PROBLEM STATEMENT | From the very first line down to the line containing "Our Facebook Annonc", write out the material exactly as it appears, and no more.

DATA SUPPLIED |
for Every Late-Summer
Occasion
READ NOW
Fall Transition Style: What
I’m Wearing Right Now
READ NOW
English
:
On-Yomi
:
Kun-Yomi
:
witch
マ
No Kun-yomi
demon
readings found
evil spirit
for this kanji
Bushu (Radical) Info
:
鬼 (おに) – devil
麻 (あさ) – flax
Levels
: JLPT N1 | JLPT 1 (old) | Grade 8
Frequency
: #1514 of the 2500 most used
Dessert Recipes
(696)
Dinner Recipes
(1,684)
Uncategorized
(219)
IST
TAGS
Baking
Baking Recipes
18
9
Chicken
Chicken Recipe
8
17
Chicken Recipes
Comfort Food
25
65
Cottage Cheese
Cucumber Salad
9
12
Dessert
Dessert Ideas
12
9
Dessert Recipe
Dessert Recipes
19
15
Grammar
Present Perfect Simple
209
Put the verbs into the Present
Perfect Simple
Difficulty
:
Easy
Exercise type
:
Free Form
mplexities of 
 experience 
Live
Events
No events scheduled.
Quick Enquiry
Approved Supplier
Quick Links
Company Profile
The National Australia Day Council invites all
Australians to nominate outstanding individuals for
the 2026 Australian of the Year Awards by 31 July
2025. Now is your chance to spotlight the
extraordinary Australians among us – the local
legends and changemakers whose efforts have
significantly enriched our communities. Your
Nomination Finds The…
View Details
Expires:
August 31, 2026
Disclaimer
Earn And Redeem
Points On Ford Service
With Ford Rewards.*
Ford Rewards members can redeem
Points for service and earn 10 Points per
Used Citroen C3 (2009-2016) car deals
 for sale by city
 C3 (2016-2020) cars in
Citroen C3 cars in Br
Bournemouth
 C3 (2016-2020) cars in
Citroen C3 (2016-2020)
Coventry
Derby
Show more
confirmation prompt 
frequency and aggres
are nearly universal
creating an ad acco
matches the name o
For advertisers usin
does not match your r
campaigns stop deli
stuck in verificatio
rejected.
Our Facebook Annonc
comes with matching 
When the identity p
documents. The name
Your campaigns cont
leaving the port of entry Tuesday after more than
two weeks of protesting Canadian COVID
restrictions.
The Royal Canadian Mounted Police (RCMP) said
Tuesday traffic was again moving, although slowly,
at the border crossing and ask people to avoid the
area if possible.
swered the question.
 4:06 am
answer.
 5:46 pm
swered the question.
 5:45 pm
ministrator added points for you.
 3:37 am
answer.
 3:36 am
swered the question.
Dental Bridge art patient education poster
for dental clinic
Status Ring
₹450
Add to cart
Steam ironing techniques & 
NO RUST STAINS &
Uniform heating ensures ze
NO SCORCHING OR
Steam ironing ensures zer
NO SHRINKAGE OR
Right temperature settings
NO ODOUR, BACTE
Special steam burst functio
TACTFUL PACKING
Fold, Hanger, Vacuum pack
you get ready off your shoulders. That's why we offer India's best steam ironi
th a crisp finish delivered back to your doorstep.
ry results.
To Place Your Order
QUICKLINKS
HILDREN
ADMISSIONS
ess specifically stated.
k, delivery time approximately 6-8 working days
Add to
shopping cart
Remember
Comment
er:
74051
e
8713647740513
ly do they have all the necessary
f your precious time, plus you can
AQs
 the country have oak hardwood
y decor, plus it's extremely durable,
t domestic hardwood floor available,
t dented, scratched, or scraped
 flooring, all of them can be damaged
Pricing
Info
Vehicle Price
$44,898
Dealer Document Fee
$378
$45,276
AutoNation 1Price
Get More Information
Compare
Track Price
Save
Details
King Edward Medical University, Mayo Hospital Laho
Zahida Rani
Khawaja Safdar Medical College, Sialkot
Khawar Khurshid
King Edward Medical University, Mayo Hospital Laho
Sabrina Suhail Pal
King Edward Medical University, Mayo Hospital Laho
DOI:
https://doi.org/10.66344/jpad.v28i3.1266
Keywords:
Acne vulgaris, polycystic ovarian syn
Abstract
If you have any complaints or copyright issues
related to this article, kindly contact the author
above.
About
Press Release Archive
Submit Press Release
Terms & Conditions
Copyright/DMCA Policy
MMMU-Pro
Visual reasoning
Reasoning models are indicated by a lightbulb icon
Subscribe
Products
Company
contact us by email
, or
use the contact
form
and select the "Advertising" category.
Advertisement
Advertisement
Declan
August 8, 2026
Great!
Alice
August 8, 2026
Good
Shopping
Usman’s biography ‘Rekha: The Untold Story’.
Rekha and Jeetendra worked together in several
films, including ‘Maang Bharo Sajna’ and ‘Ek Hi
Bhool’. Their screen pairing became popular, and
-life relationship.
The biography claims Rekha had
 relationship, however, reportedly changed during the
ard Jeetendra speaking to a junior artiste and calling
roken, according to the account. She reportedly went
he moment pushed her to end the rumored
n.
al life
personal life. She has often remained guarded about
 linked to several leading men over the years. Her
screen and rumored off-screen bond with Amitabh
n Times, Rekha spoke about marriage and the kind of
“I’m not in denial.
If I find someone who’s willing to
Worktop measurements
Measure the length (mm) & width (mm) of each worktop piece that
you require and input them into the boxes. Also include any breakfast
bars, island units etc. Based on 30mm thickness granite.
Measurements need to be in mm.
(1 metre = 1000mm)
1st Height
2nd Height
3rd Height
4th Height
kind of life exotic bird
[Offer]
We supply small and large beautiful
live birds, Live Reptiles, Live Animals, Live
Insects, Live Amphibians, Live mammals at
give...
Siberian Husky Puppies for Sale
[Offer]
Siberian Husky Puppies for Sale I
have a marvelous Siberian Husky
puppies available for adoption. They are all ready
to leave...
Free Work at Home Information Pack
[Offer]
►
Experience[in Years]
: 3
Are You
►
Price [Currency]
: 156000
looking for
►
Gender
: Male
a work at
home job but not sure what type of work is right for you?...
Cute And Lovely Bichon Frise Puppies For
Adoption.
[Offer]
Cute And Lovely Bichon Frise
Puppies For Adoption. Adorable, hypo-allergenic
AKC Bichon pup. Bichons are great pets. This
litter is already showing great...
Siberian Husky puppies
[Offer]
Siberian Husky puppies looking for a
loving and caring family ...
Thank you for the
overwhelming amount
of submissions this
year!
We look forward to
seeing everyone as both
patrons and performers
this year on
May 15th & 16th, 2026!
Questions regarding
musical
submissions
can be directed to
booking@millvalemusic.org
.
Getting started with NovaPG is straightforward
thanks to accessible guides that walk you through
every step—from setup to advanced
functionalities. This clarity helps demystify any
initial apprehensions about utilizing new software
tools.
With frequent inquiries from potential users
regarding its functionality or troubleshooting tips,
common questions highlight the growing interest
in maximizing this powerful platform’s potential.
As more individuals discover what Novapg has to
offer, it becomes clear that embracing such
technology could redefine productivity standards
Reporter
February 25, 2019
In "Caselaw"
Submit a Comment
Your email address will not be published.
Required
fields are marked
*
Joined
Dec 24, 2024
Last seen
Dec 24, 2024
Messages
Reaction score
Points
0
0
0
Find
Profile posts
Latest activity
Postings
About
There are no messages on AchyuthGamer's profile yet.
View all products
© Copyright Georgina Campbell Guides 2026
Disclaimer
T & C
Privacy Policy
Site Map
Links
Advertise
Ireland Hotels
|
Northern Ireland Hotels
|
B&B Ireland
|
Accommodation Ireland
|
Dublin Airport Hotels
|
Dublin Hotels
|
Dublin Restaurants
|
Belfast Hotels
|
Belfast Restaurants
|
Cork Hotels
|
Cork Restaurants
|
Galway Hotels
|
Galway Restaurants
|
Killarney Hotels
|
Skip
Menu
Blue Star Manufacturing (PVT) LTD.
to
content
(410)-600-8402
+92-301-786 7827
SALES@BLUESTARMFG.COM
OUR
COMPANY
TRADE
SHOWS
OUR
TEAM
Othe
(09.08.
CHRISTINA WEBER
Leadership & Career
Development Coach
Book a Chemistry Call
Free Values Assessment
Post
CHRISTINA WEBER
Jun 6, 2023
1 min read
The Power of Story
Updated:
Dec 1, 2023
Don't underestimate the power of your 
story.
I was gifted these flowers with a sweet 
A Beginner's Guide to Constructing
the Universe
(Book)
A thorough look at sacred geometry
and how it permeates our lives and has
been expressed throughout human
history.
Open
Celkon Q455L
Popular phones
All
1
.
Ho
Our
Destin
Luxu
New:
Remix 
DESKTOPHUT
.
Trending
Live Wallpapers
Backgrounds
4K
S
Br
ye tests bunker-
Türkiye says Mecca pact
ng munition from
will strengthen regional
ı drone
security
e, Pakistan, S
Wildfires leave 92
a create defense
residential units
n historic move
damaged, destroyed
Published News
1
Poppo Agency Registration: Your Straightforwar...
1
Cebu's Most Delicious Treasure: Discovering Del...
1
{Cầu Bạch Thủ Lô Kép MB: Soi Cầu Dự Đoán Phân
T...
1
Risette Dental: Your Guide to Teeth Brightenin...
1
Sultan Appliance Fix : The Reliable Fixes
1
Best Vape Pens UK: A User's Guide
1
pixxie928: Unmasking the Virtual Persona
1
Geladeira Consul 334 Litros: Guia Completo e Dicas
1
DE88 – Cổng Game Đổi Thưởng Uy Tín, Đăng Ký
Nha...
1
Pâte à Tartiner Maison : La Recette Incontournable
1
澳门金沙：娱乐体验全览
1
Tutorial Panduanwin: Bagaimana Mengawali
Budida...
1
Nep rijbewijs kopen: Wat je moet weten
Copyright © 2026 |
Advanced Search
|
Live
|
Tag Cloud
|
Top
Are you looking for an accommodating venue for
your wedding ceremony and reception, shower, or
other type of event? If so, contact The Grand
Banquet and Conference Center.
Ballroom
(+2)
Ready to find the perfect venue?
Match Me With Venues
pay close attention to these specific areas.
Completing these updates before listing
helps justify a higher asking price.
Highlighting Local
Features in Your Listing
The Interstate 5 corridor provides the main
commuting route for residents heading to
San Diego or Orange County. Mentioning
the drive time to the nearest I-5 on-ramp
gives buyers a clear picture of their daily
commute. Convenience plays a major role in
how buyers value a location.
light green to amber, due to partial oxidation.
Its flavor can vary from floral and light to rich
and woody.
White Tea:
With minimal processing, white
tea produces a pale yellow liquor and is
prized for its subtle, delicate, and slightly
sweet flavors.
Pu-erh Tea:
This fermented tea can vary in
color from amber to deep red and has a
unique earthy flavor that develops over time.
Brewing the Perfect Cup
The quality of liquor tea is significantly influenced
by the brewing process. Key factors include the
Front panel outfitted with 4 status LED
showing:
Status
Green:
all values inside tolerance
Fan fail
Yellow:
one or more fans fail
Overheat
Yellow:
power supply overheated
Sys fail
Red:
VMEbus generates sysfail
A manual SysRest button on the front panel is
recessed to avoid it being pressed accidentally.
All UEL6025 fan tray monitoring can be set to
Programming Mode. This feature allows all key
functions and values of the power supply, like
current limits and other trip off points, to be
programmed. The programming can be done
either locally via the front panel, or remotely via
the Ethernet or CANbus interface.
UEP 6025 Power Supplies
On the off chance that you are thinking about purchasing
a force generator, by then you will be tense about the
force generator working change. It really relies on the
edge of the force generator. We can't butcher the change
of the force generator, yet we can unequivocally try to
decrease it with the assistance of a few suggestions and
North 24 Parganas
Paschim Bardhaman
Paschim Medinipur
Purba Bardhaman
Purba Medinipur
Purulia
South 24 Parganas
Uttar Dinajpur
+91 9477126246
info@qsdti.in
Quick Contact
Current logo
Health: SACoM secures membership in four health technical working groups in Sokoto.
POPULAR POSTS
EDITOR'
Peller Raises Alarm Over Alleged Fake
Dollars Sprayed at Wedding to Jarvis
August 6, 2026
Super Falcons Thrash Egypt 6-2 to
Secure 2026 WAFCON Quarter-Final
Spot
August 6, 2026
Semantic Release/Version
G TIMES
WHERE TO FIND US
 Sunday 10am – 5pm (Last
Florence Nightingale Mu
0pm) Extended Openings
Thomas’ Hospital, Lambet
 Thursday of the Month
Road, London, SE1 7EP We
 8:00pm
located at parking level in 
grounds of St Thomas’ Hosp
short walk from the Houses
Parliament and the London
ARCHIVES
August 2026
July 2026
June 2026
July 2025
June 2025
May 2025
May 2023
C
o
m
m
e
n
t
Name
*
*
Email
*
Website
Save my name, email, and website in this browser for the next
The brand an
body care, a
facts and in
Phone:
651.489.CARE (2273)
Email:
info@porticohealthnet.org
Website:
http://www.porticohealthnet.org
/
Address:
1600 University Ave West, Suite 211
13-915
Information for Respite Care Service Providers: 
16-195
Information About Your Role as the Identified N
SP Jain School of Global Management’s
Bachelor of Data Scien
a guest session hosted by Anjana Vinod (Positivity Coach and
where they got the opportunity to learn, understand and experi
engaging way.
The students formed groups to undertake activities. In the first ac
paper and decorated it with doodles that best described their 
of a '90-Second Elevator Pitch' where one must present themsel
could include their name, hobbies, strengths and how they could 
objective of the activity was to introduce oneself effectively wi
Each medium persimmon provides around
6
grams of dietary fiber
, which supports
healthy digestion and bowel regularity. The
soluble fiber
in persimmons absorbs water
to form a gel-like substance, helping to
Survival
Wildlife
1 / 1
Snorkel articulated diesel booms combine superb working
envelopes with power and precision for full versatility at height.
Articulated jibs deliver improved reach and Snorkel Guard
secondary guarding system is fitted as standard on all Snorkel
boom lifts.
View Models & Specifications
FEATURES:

RESPONSE BOX |
for Every Late-Summer
Occasion
READ NOW
Fall Transition Style: What
I’m Wearing Right Now
READ NOW
English
:
On-Yomi
:
Kun-Yomi
:
witch
マ
No Kun-yomi
demon
readings found
evil spirit
for this kanji
Bushu (Radical) Info
:
鬼 (おに) – devil
麻 (あさ) – flax
Levels
: JLPT N1 | JLPT 1 (old) | Grade 8
Frequency
: #1514 of the 2500 most used
Dessert Recipes
(696)
Dinner Recipes
(1,684)
Uncategorized
(219)
IST
TAGS
Baking
Baking Recipes
18
9
Chicken
Chicken Recipe
8
17
Chicken Recipes
Comfort Food
25
65
Cottage Cheese
Cucumber Salad
9
12
Dessert
Dessert Ideas
12
9
Dessert Recipe
Dessert Recipes
19
15
Grammar
Present Perfect Simple
209
Put the verbs into the Present
Perfect Simple
Difficulty
:
Easy
Exercise type
:
Free Form
mplexities of 
 experience 
Live
Events
No events scheduled.
Quick Enquiry
Approved Supplier
Quick Links
Company Profile
The National Australia Day Council invites all
Australians to nominate outstanding individuals for
the 2026 Australian of the Year Awards by 31 July
2025. Now is your chance to spotlight the
extraordinary Australians among us – the local
legends and changemakers whose efforts have
significantly enriched our communities. Your
Nomination Finds The…
View Details
Expires:
August 31, 2026
Disclaimer
Earn And Redeem
Points On Ford Service
With Ford Rewards.*
Ford Rewards members can redeem
Points for service and earn 10 Points per
Used Citroen C3 (2009-2016) car deals
 for sale by city
 C3 (2016-2020) cars in
Citroen C3 cars in Br
Bournemouth
 C3 (2016-2020) cars in
Citroen C3 (2016-2020)
Coventry
Derby
Show more
confirmation prompt 
frequency and aggres
are nearly universal
creating an ad acco
matches the name o
For advertisers usin
does not match your r
campaigns stop deli
stuck in verificatio
rejected.
Our Facebook Annonc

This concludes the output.